Em 2018, a filósofa Djamila, coordenadora da coleção Feminismos Plurais, lançou o selo editorial Sueli Carneiro. A estreia foi com “Escritos de uma vida”, seleção de 20 textos da homenageada, doutora em Educação pela Universidade de São Paulo (USP). O livro dá a medida da importância de Sueli para o movimento negro e o feminismo brasileiro. Filha de Ogum, escreveu sobre o poder feminino no culto aos orixás; a histórica III Conferência Mundial contra o Racismo, em Durban (África do Sul), que abriu caminho para as ações afirmativas no Brasil; a constitucionalidade das cotas raciais, que defendeu em audiência pública no Supremo Tribunal Federal.
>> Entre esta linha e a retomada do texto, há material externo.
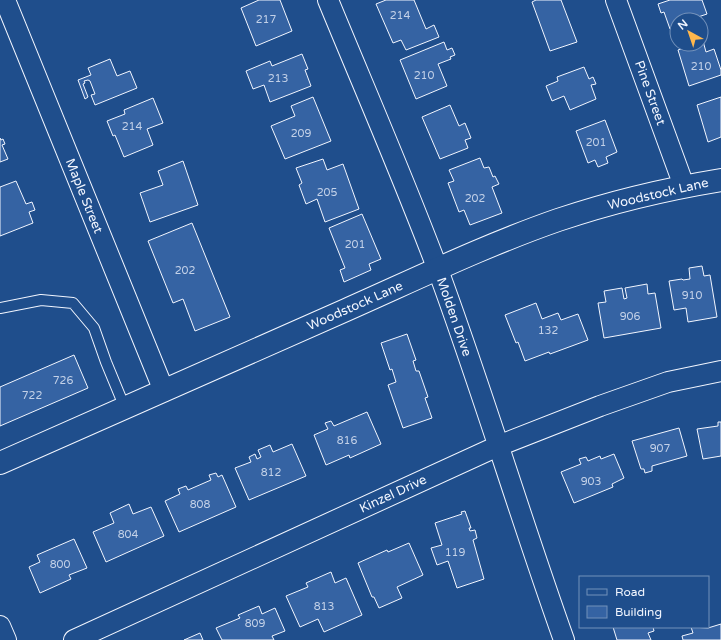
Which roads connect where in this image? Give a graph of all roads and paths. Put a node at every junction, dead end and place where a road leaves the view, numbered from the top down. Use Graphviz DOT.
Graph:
graph roads {
  1 [pos="5,0"];
  2 [pos="328,0"];
  3 [pos="616,0"];
  4 [pos="721,180"];
  5 [pos="684,186"];
  6 [pos="438,270"];
  7 [pos="0,308"];
  8 [pos="721,370"];
  9 [pos="164,391"];
  10 [pos="125,408"];
  11 [pos="498,446"];
  12 [pos="0,463"];
  13 [pos="0,626"];
  14 [pos="6,640"];
  15 [pos="74,640"];
  16 [pos="564,640"];
  1 -- 9 [label="street, Maple Street"];
  2 -- 6 [label="street, Molden Drive"];
  3 -- 5 [label="street, Pine Street"];
  4 -- 5 [label="street, Woodstock Lane"];
  5 -- 6 [label="street, Woodstock Lane"];
  6 -- 9 [label="street, Woodstock Lane"];
  6 -- 11 [label="street, Molden Drive"];
  7 -- 10 [label="lane"];
  8 -- 11 [label="street, Kinzel Drive"];
  9 -- 10 [label="street, Woodstock Lane"];
  10 -- 12 [label="street, Woodstock Lane"];
  11 -- 15 [label="street, Kinzel Drive"];
  11 -- 16 [label="street, Molden Drive"];
  13 -- 14 [label="street"];
}
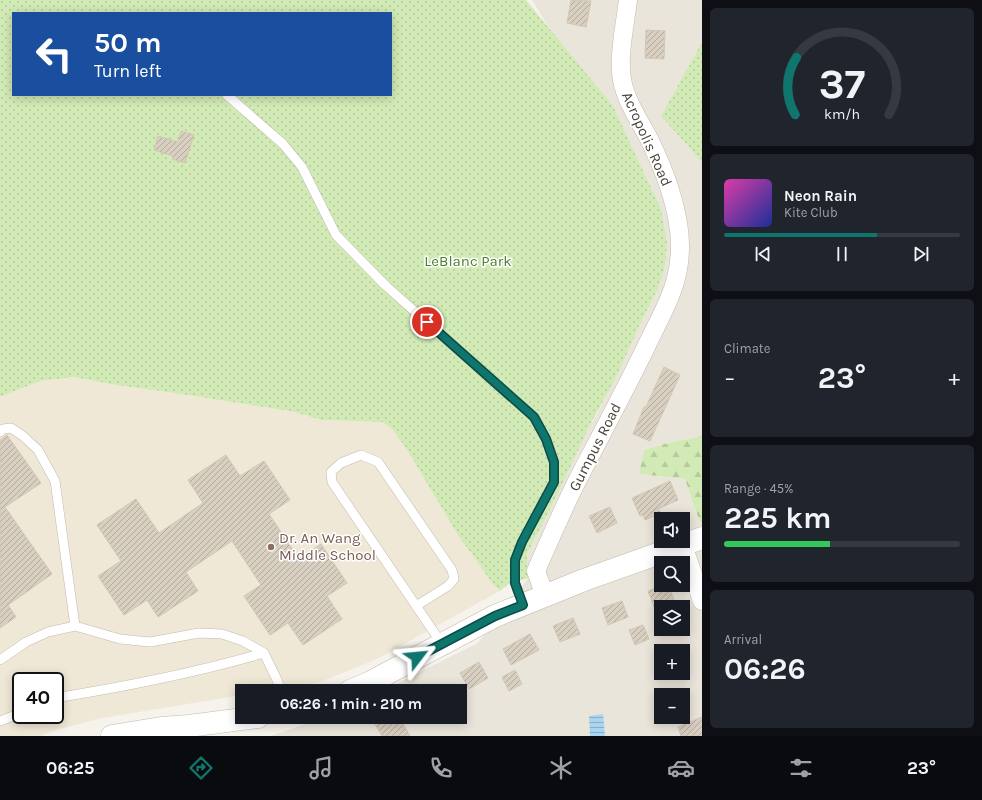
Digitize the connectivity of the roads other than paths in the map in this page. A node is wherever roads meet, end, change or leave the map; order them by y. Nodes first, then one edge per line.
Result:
1 (628, 0) edge
2 (228, 96) edge
3 (668, 301) joint
4 (0, 432) edge
5 (692, 542) edge
6 (545, 596) junction
7 (702, 601) edge
8 (523, 605) junction
9 (416, 606) junction
10 (75, 626) junction
11 (442, 644) junction
12 (264, 653) junction
13 (0, 660) edge
14 (278, 684) edge
15 (367, 684) edge
16 (64, 697) edge
17 (12, 716) edge
18 (0, 721) edge
19 (235, 722) edge
20 (198, 731) edge
21 (112, 736) edge

1 - 3 street, Acropolis Road
2 - 8 lane
3 - 6 street, Gumpus Road
4 - 10 lane
5 - 6 street
5 - 7 street
6 - 8 street
8 - 11 street
9 - 9 lane
9 - 11 lane
10 - 12 lane
10 - 13 lane
11 - 15 street
12 - 14 lane
12 - 16 lane
17 - 18 lane
19 - 20 street
20 - 21 street

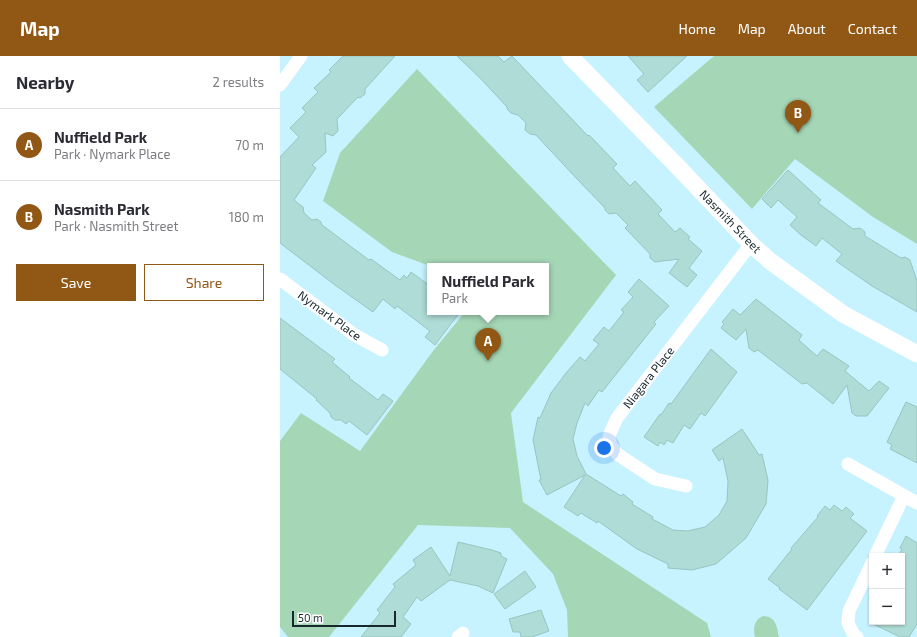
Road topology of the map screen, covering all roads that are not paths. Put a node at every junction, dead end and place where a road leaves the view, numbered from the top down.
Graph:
1 (301, 56) edge
2 (577, 58) edge
3 (280, 85) edge
4 (751, 244) junction
5 (280, 279) edge
6 (382, 350) dead end
7 (917, 354) edge
8 (848, 464) dead end
9 (686, 486) dead end
10 (904, 496) junction
11 (917, 503) edge
12 (876, 553) edge
13 (869, 569) edge
14 (857, 637) edge

1 - 3 street
2 - 4 street, Nasmith Street
4 - 7 street, Nasmith Street
4 - 9 street, Niagara Place
5 - 6 street, Nymark Place
8 - 10 street
10 - 11 street
10 - 12 street
13 - 14 street

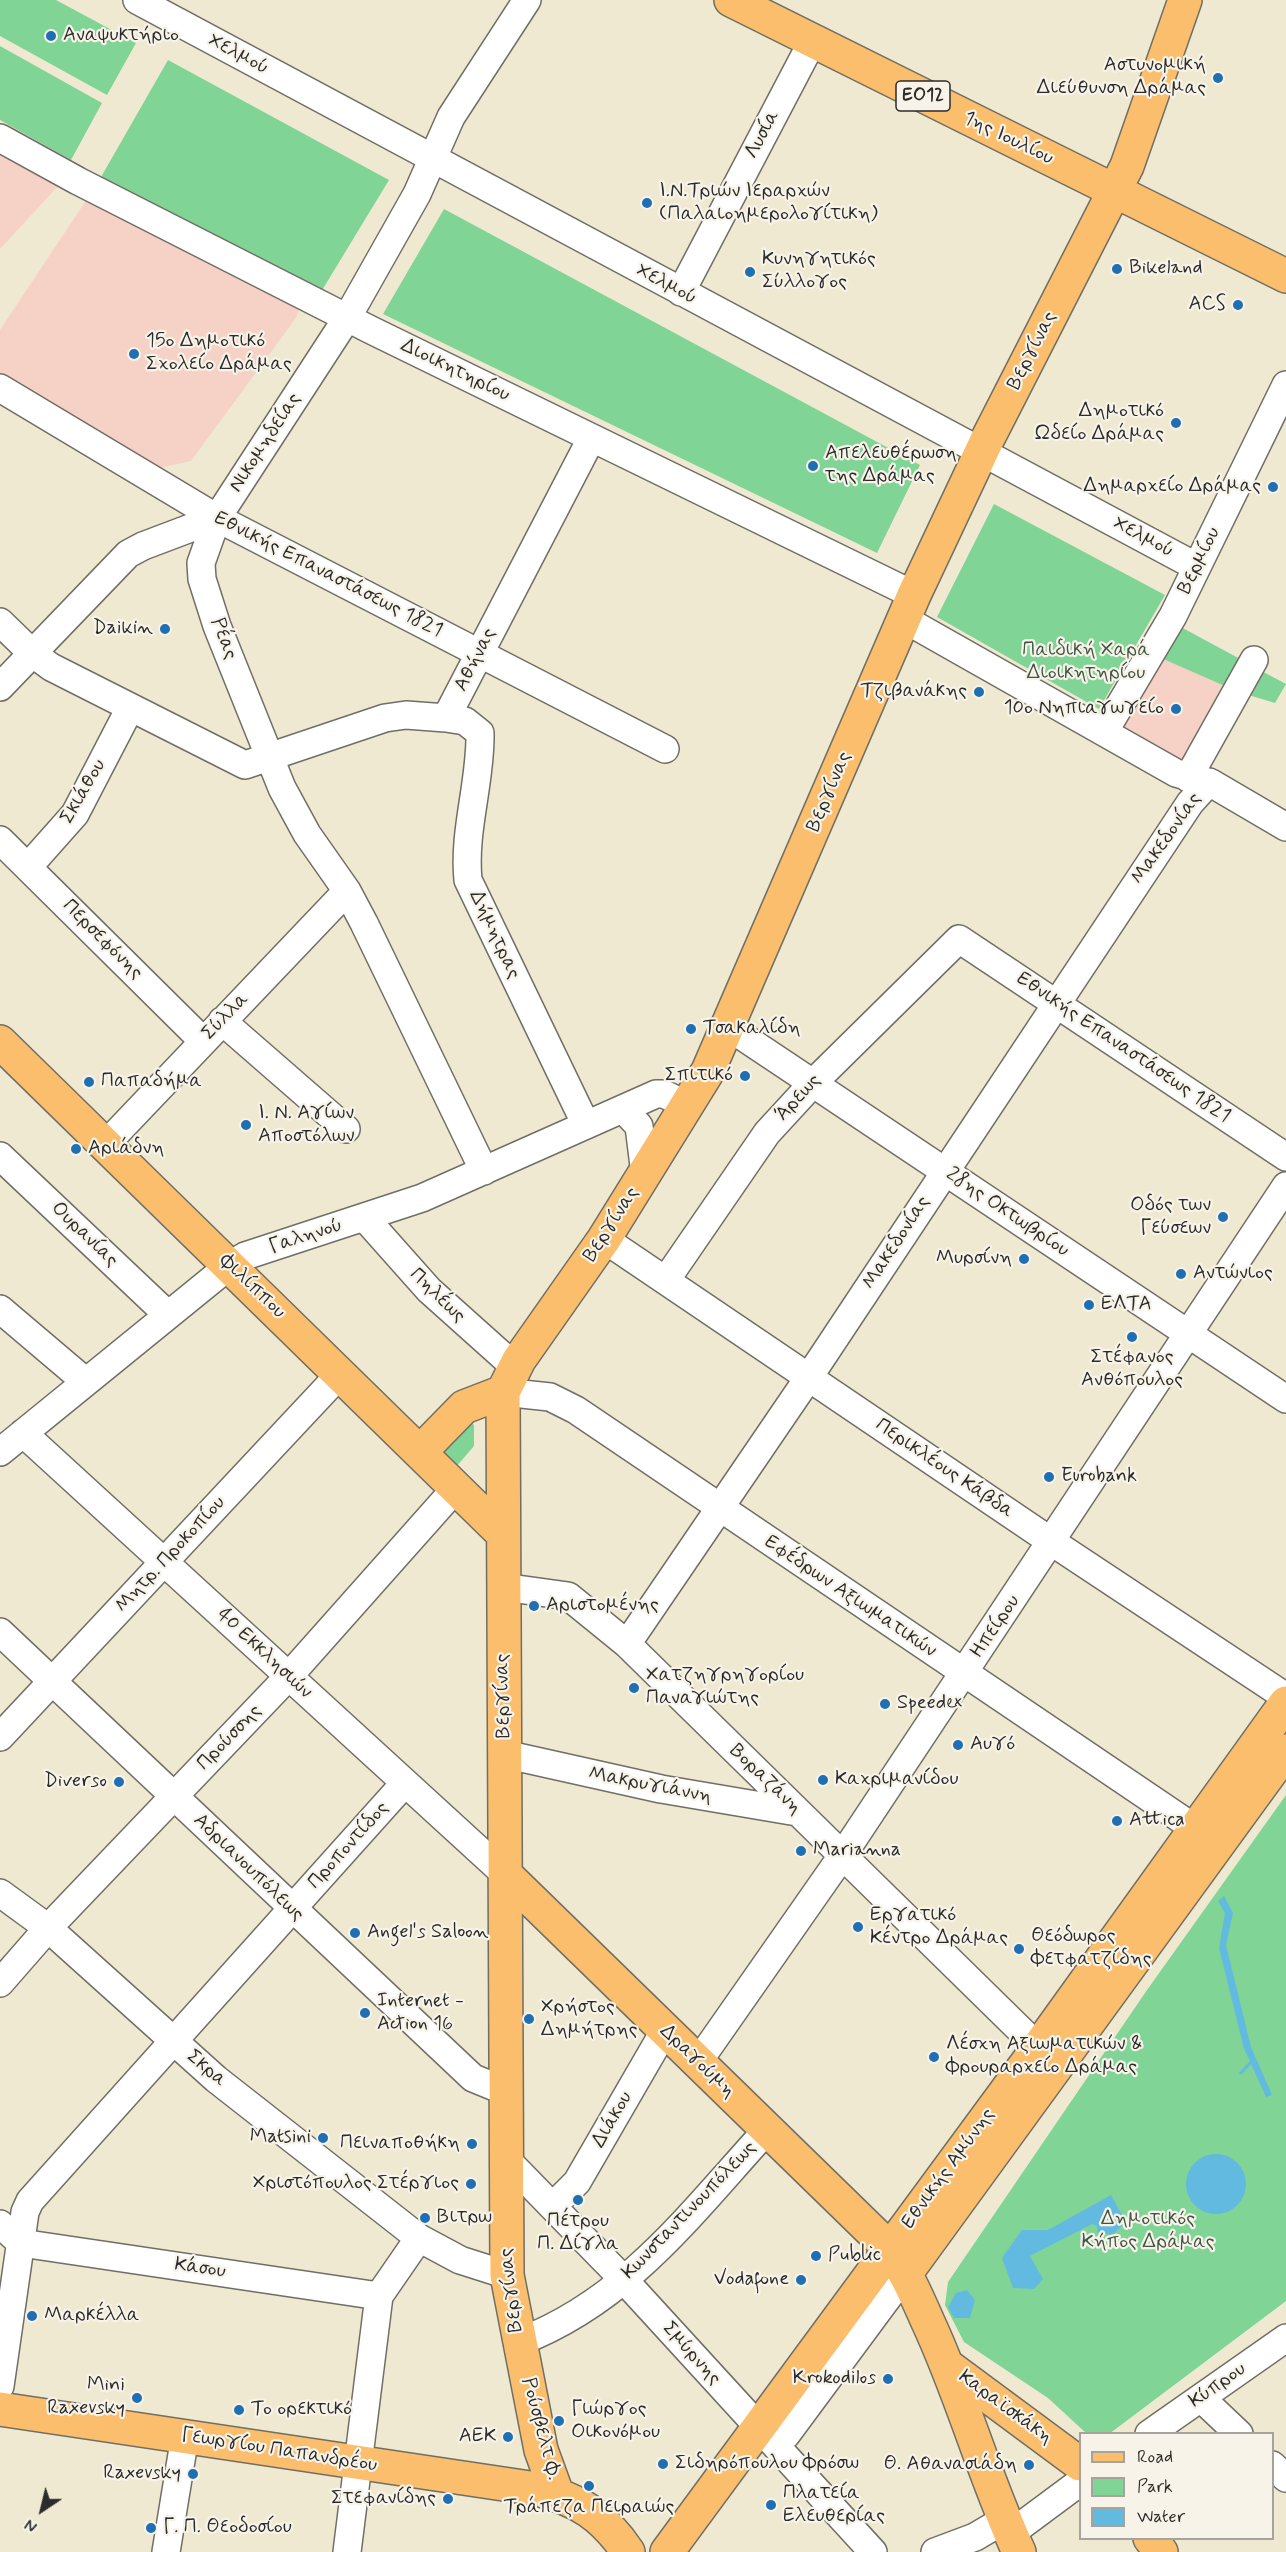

Sueli Carneiro participou da luta contra a ditadura; hoje engrossa as fileiras em defesa do estado democrático de direito com a Geledés e a Coalizão Negra por Direitos, formada por mais de uma centena de organizações do movimento negro brasileiro. Sábado passado, o historiador Luiz Antonio Simas, emocionado com a interpretação de Gilberto Gil em show virtual com a cantora Iza, escreveu sobre “Tempo Rei”, a canção:
“Para os bakongos, Kitembo (ou Ndembu, ou Tempo, como é mais conhecido no Brasil) é o Senhor do Tempo em todas as suas dimensões… Seu símbolo maior, a bandeira branca, é referente aos tempos primordiais em que os bakongos eram nômades e tem um sentido belíssimo. Diz um mito famoso que, quando queriam mudar de lugar, os povos deveriam louvar Ndembu e erguer a ele uma bandeira branca. Quando o vento soprasse na bandeira, a direção que o grupo deveria tomar estava estabelecida. Outra versão fala da bandeira branca como um símbolo dos caçadores, que a erguiam durante as caçadas para que o grupo não se perdesse na jornada. A bandeira fincada também significa que a casa foi encontrada e a ela todos os de bom coração são bem-vindos”.
Com escritos e presença, Sueli Carneiro é bandeira que orienta a caminhada, indica o alvo, demarca o território das mulheres e da juventude negras. É com ela que se aconselham e lutam; nela se inspiram e fortalecem; dela se alimentam e se orgulham. A ela, gratidão. E vida longa.